- INSTRUCTIONS TO FOLLOW -
Wherever an image appears in the data, omit it and copy all the remaining text word for word.

- DATASET CONTENT -
• • • • •
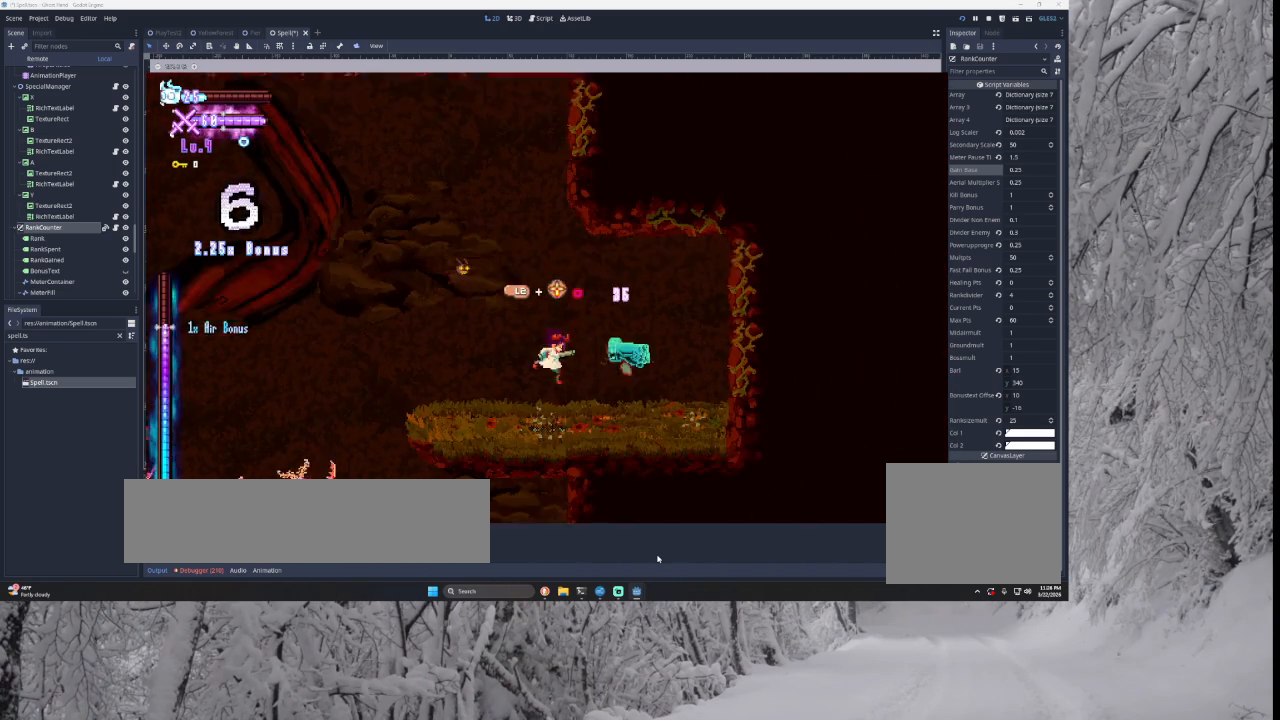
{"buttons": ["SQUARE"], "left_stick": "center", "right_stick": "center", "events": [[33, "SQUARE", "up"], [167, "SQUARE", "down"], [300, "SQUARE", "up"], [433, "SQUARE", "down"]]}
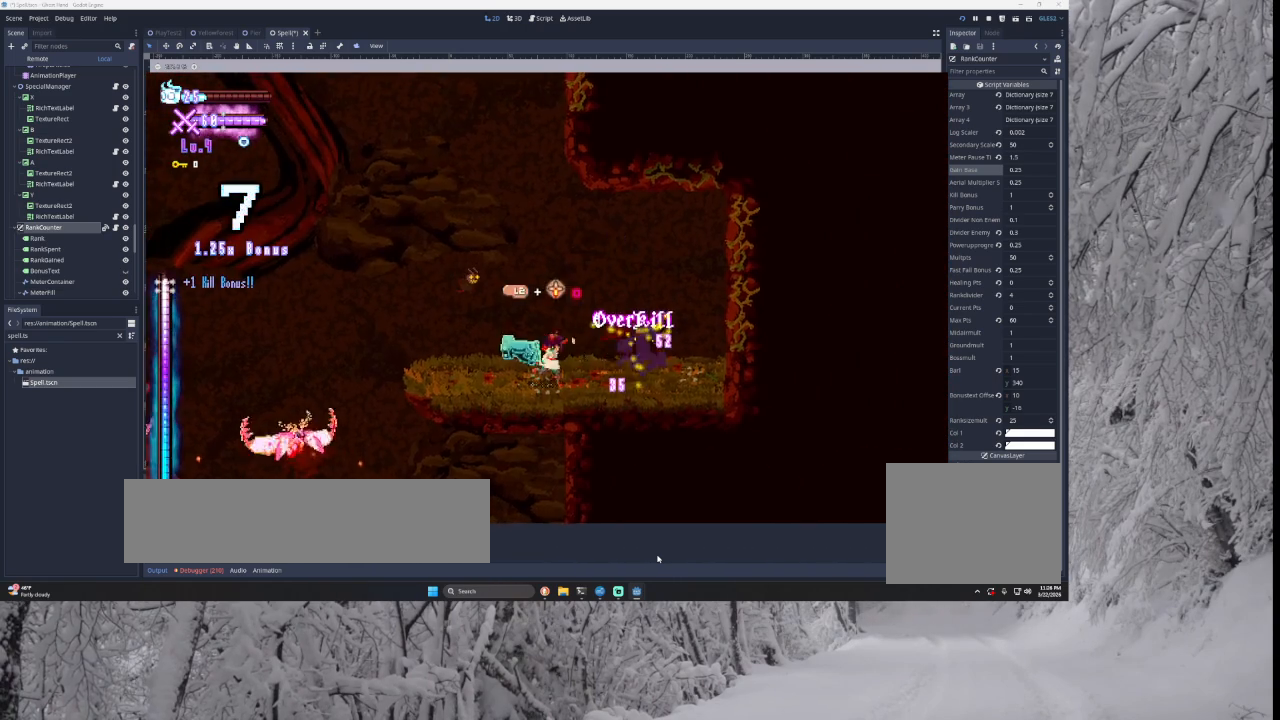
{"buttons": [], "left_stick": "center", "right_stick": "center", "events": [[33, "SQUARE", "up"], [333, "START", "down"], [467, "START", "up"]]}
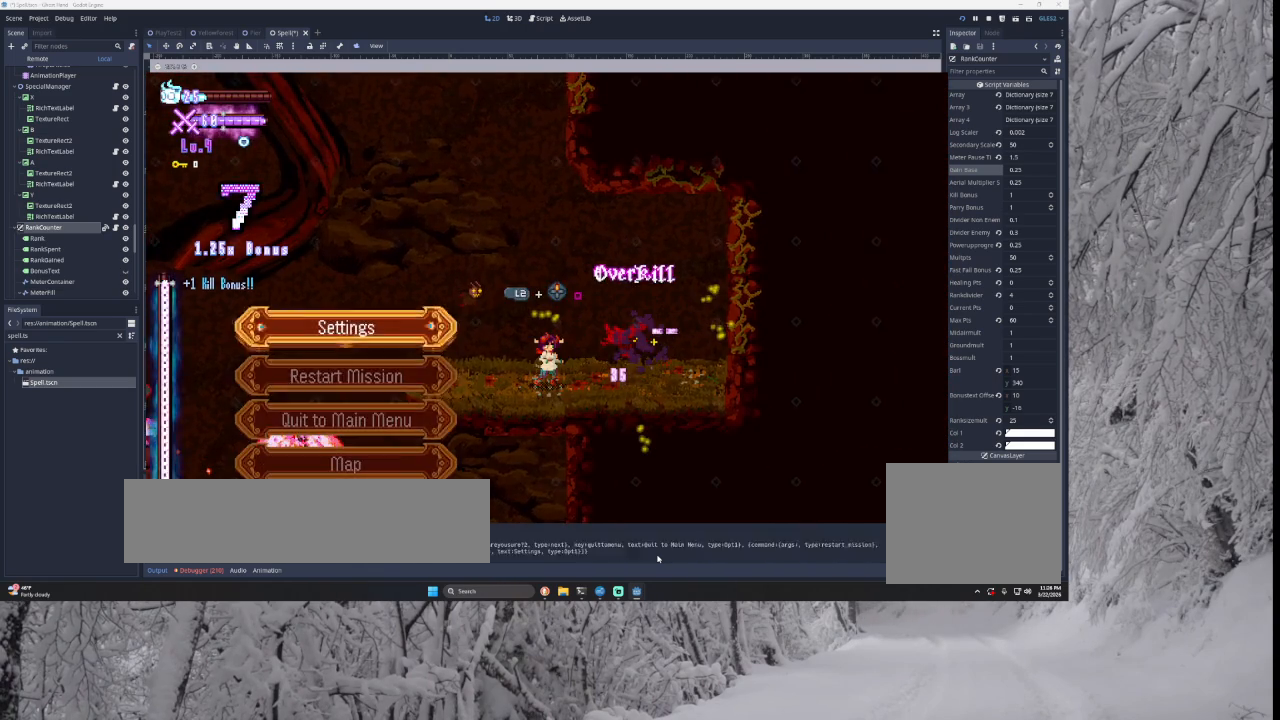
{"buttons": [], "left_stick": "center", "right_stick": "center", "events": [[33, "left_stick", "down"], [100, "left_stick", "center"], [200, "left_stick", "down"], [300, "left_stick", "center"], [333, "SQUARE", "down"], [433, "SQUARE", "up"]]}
• • • • •
- OUTPUT OF THE EXERCISE -
{"buttons": ["SQUARE"], "left_stick": "center", "right_stick": "center", "events": [[33, "SQUARE", "up"], [167, "SQUARE", "down"], [300, "SQUARE", "up"], [433, "SQUARE", "down"]]}
{"buttons": [], "left_stick": "center", "right_stick": "center", "events": [[33, "SQUARE", "up"], [333, "START", "down"], [467, "START", "up"]]}
{"buttons": [], "left_stick": "center", "right_stick": "center", "events": [[33, "left_stick", "down"], [100, "left_stick", "center"], [200, "left_stick", "down"], [300, "left_stick", "center"], [333, "SQUARE", "down"], [433, "SQUARE", "up"]]}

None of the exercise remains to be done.